Most helpful comment

Hi guys, I end up using the old train.py from the legacy folder.
I mean, like this:
From models/research/object_detection
python ./legacy/train.py --pipeline_config_path=pipeline_config/ssd_mobilenet_v2_coco.config --train_dir=training/ --logtostderr

jacano on 26 Jul 2018

👍11 🎉3

All 45 comments

Same problem with me on windows. If I add follow commd

-num_train_steps=1 -num_eval_steps=1

it will stop working after Created TensorFlow device (/job:localhost/replica:0/task:0/device:GPU:0 with 8799 MB memory)
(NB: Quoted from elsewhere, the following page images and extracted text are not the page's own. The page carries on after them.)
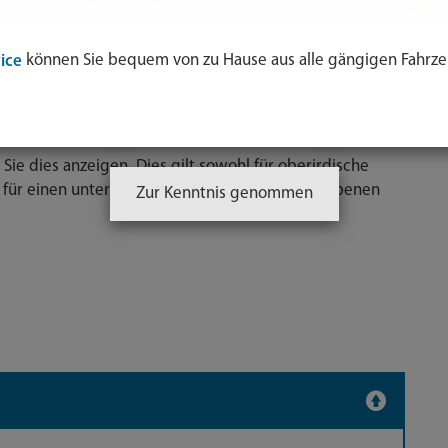
ung
können Sie bequem von zu Hause aus alle gängigen Fahrze
ice
Sie dies anzeigen. Dies gilt sowohl für oberirdische
h für einen unterirdischen, d.h. im Boden vergrabenen
Zur Kenntnis genommen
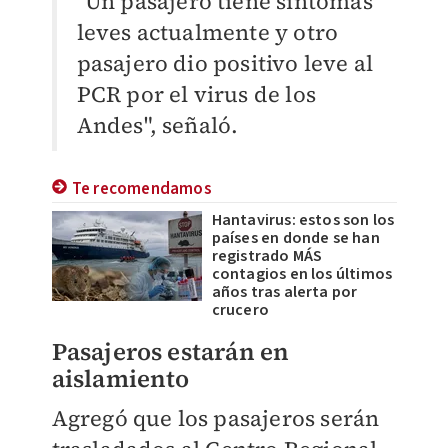
"Un pasajero tiene síntomas
leves actualmente y otro
pasajero dio positivo leve al
PCR por el virus de los
Andes", señaló.
Te recomendamos
Hantavirus: estos son los
países en donde se han
registrado MÁS
contagios en los últimos
años tras alerta por
crucero
Pasajeros estarán en
aislamiento
Agregó que los pasajeros serán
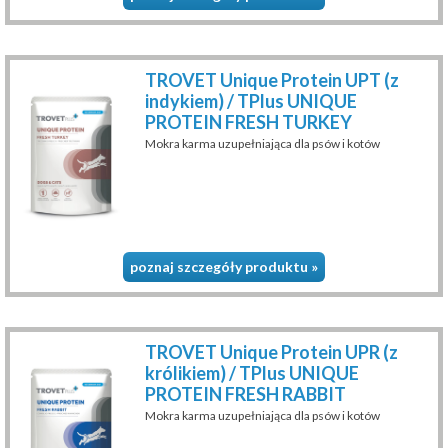
TROVET Unique Protein UPT (z
indykiem) / TPlus UNIQUE
PROTEIN FRESH TURKEY
Mokra karma uzupełniająca dla psów i kotów
poznaj szczegóły produktu »
TROVET Unique Protein UPR (z
królikiem) / TPlus UNIQUE
PROTEIN FRESH RABBIT
Mokra karma uzupełniająca dla psów i kotów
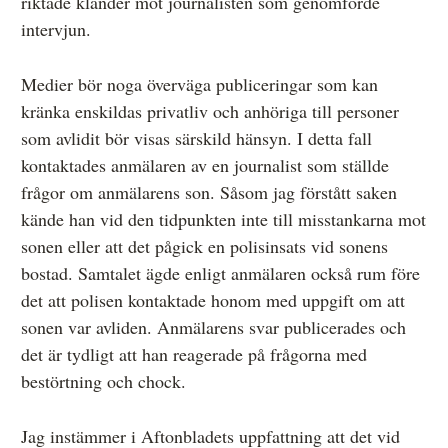
riktade klander mot journalisten som genomförde
intervjun.
Medier bör noga överväga publiceringar som kan
kränka enskildas privatliv och anhöriga till personer
som avlidit bör visas särskild hänsyn. I detta fall
kontaktades anmälaren av en journalist som ställde
frågor om anmälarens son. Såsom jag förstått saken
kände han vid den tidpunkten inte till misstankarna mot
sonen eller att det pågick en polisinsats vid sonens
bostad. Samtalet ägde enligt anmälaren också rum före
det att polisen kontaktade honom med uppgift om att
sonen var avliden. Anmälarens svar publicerades och
det är tydligt att han reagerade på frågorna med
bestörtning och chock.
Jag instämmer i Aftonbladets uppfattning att det vid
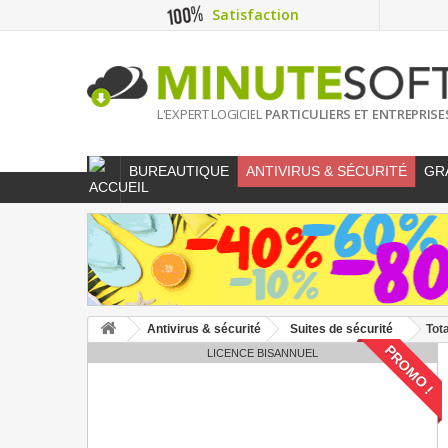
Satisfaction
L'EXPERT LOGICIEL
PARTICULIERS ET ENTREPRISE
BUREAUTIQUE
ANTIVIRUS & SÉCURITÉ
GR
Antivirus & sécurité
Suites de sécurité
Tot
PROMO !
LICENCE BISANNUEL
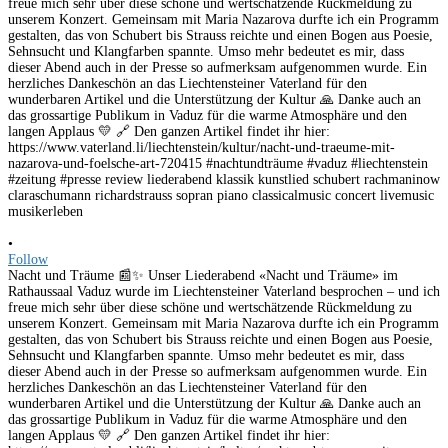
•
Follow
Nacht und Träume 📰✨ Unser Liederabend «Nacht und Träume» im
Rathaussaal Vaduz wurde im Liechtensteiner Vaterland besprochen – und ich
freue mich sehr über diese schöne und wertschätzende Rückmeldung zu
unserem Konzert. Gemeinsam mit Maria Nazarova durfte ich ein Programm
gestalten, das von Schubert bis Strauss reichte und einen Bogen aus Poesie,
Sehnsucht und Klangfarben spannte. Umso mehr bedeutet es mir, dass
dieser Abend auch in der Presse so aufmerksam aufgenommen wurde. Ein
herzliches Dankeschön an das Liechtensteiner Vaterland für den
wunderbaren Artikel und die Unterstützung der Kultur 🙏 Danke auch an
das grossartige Publikum in Vaduz für die warme Atmosphäre und den
langen Applaus 💛 🔗 Den ganzen Artikel findet ihr hier:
kingstarcraft on 25 Jul 2018

When I'm adding the --num_train_steps=1 and --num_eval_steps=1 commands it crashes because of the following:

tensorflow.python.framework.errors_impl.NotFoundError: Failed to create a directory: training/export\Servo\temp-b'1532522498'; No such file or directory

As soon as I'm increasing the values of these commands it throws the same error I've mentioned above.

Any ideas? Thanks!

Luca3424 on 25 Jul 2018

Same problem here

jacano on 25 Jul 2018

I am also running into this issue. I was able to execute the model_main.py script against the latest tensorflow cpu package and have it run through a large number of steps but when trying to leverage the tensorflow gpu I keep running into the error "model diverged with loss = NaN" I tried varying my batch size but that did not resolve the issue.
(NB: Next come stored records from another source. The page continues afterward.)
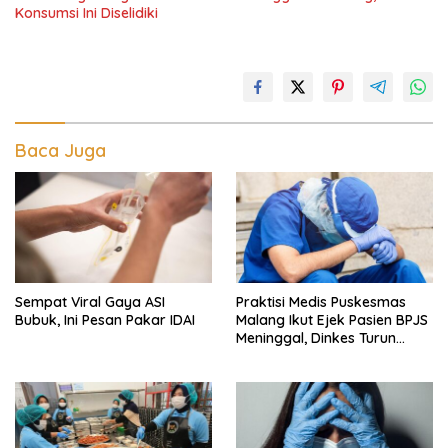
Konsumsi Ini Diselidiki
Baca Juga
Sempat Viral Gaya ASI
Praktisi Medis Puskesmas
Bubuk, Ini Pesan Pakar IDAI
Malang Ikut Ejek Pasien BPJS
Meninggal, Dinkes Turun
Tangan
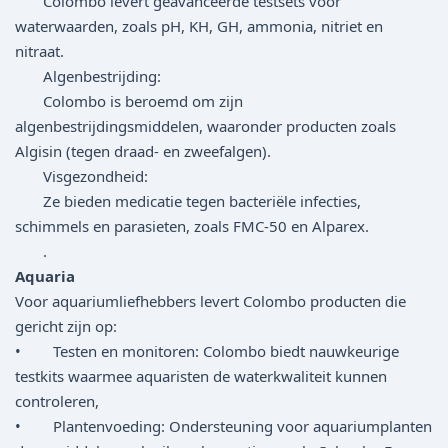
Colombo levert geavanceerde testsets voor
waterwaarden, zoals pH, KH, GH, ammonia, nitriet en
nitraat.
Algenbestrijding:
Colombo is beroemd om zijn
algenbestrijdingsmiddelen, waaronder producten zoals
Algisin (tegen draad- en zweefalgen).
Visgezondheid:
Ze bieden medicatie tegen bacteriële infecties,
schimmels en parasieten, zoals FMC-50 en Alparex.
.
Aquaria
Voor aquariumliefhebbers levert Colombo producten die
gericht zijn op:
• Testen en monitoren: Colombo biedt nauwkeurige
testkits waarmee aquaristen de waterkwaliteit kunnen
controleren,
• Plantenvoeding: Ondersteuning voor aquariumplanten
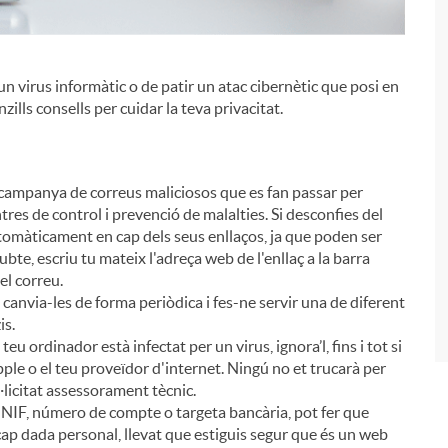
'un virus informàtic o de patir un atac cibernètic que posi en
ills consells per cuidar la teva privacitat.
i
ampanya de correus maliciosos que es fan passar per
tres de control i prevenció de malalties. Si desconfies del
automàticament en cap dels seus enllaços, ja que poden ser
dubte, escriu tu mateix l'adreça web de l'enllaç a la barra
el correu.
canvia-les de forma periòdica i fes-ne servir una de diferent
is.
eu ordinador està infectat per un virus, ignora’l, fins i tot si
ple o el teu proveïdor d'internet. Ningú no et trucarà per
·licitat assessorament tècnic.
 NIF, número de compte o targeta bancària, pot fer que
is cap dada personal, llevat que estiguis segur que és un web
GuyTraveler on 25 Jul 2018

jacano on 26 Jul 2018

👍11 🎉3

same problem while using model_main.py to train
@jacano do you see duplicated training steps while using legacy train.py? i saw infos like this

INFO:tensorflow:Restoring parameters from /ChinaRS/code/tensorflow/ssd_resnet50_v1_fpn_shared_box_predictor_640x640_coco14_sync_2018_07_03/model.ckpt
INFO:tensorflow:Running local_init_op.
INFO:tensorflow:Running local_init_op.
INFO:tensorflow:Done running local_init_op.
INFO:tensorflow:Done running local_init_op.
INFO:tensorflow:Starting Session.
INFO:tensorflow:Starting Session.
INFO:tensorflow:Saving checkpoint to path models\model.ckpt
INFO:tensorflow:Saving checkpoint to path models\model.ckpt
INFO:tensorflow:Starting Queues.
INFO:tensorflow:Starting Queues.
INFO:tensorflow:global_step/sec: 0
INFO:tensorflow:global_step/sec: 0
INFO:tensorflow:Recording summary at step 0.
INFO:tensorflow:Recording summary at step 0.
INFO:tensorflow:global step 1: loss = 2.2247 (14.886 sec/step)
INFO:tensorflow:global step 1: loss = 2.2247 (14.886 sec/step)
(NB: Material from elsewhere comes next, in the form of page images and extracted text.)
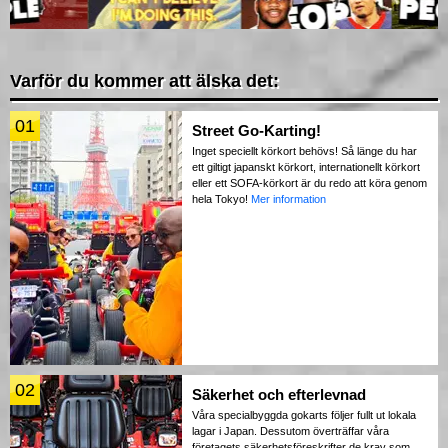
Varför du kommer att älska det:
01
Street Go-Karting!
Inget speciellt körkort behövs! Så länge du har
ett giltigt japanskt körkort, internationellt körkort
eller ett SOFA-körkort är du redo att köra genom
hela Tokyo!
Mer information
02
Säkerhet och efterlevnad
Våra specialbyggda gokarts följer fullt ut lokala
lagar i Japan. Dessutom överträffar våra
företagets säkerhetsföreskrifter de krav som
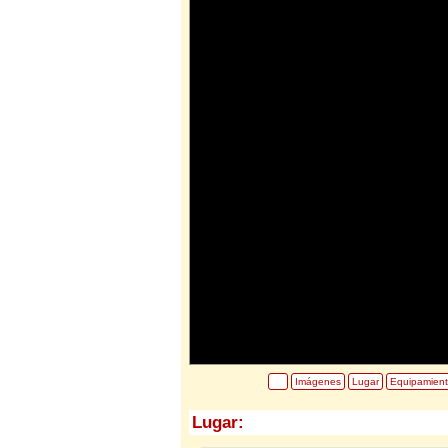
Imágenes
Lugar
Equipamien
Lugar:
yuezhilanyi on 31 Jul 2018

Yes, I got duplicated lines yesterday, during a training session. Same as you.
I guess it has to do with the --logtostderr flag. Didn´t had time to investigate further, sorry.

jacano on 31 Jul 2018

I have the same problem with a very similar setup/task. I'm training for 1 class, using GPU GTX 1060 6GB.
Command: python model_main.py --num_eval_steps=2000 --num_train_steps=50000 --alsologtostderr --pipeline_config_path=training/ssdlite_mobilenet_v2_coco.config --model_dir=training

Last week I was doing the same task with tensor flow cpu version, on the same system, and worked perfectly. Yesterday I've installed a GPU and found this problem.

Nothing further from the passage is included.